Expert is ‘embarrassed’

All this offends Goecke, who even Stansbury calls “the number one expert” on the aquifer. Goecke says that many people have the wrong impression about the danger a pipeline leak would pose to the Ogallala. It’s not like dropping oil into a lake, he says; remember, the aquifer is more like a sponge.

He said people “were concerned that any spill would contaminate and ruin the water in the entire aquifer, and that’s just practically impossible.” To do that, the oil would essentially have to run uphill, he said. “The gradient of the groundwater is from west to east; 75 percent to 80 percent of the aquifer is west of the pipeline, and any contamination can’t move up gradient or up slope,” he said.

“Secondly,” Goecke added, “any leakage would be very localized. . . . A spill wouldn’t be nice, but it would certainly be restricted to within a half-mile of the pipeline.” He predicted that the varied layers of fine-grained seams of silt and clay would contain the flow of oil.

After TransCanada submitted a revised Keystone XL route that veered east of the Sand Hills, Goecke agreed to appear in a television ad for TransCanada.

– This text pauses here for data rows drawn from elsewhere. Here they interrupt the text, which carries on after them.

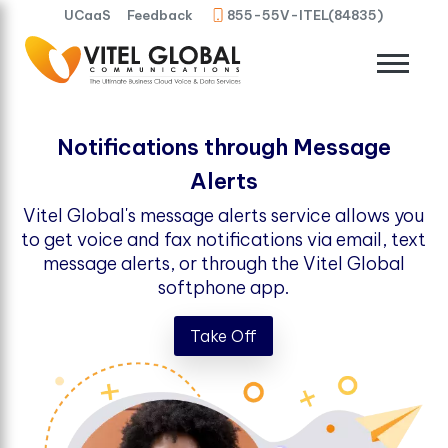
UCaaS
Feedback
855-55V-ITEL(84835)
Notifications through Message
Alerts
Vitel Global's message alerts service allows you
to get voice and fax notifications via email, text
message alerts, or through the Vitel Global
softphone app.
Take Off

“I’ve spent my career drilling holes to and through the Ogallala Formation. I’ve probably seen as much of the Ogallala as anybody,” he says on camera. “There’s a misconception that if the aquifer is contaminated, the entire water supply of Nebraska is going to be endangered, and that’s absolutely false. If people recognize the science of the situation, I think that should allay a lot of the fears.”

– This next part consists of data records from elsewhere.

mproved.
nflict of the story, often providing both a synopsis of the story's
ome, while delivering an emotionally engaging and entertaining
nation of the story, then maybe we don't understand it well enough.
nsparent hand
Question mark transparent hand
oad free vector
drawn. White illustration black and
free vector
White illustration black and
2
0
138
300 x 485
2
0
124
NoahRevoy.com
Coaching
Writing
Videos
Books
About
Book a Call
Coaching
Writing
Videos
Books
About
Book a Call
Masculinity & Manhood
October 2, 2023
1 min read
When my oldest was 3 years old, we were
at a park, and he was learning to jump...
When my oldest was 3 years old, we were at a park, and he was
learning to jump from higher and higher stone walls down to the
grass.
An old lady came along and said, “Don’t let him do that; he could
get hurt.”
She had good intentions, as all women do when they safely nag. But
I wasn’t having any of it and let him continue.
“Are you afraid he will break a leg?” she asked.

Kleeb sees the ad as a betrayal.

“Dr. Goecke . . . at one point was raising the same red flags many of us still are today,” said Kleeb. “In his original testimony to our state [legislature] in 2010, he said he actually does not know [the impact on the Ogallala] since he does not know how tar sands and the chemicals mixed with it will affect the aquifer. To say a spill will be ‘localized’ is just spin by TransCanada to try to ease the valid concerns we all have — the unknown risks.”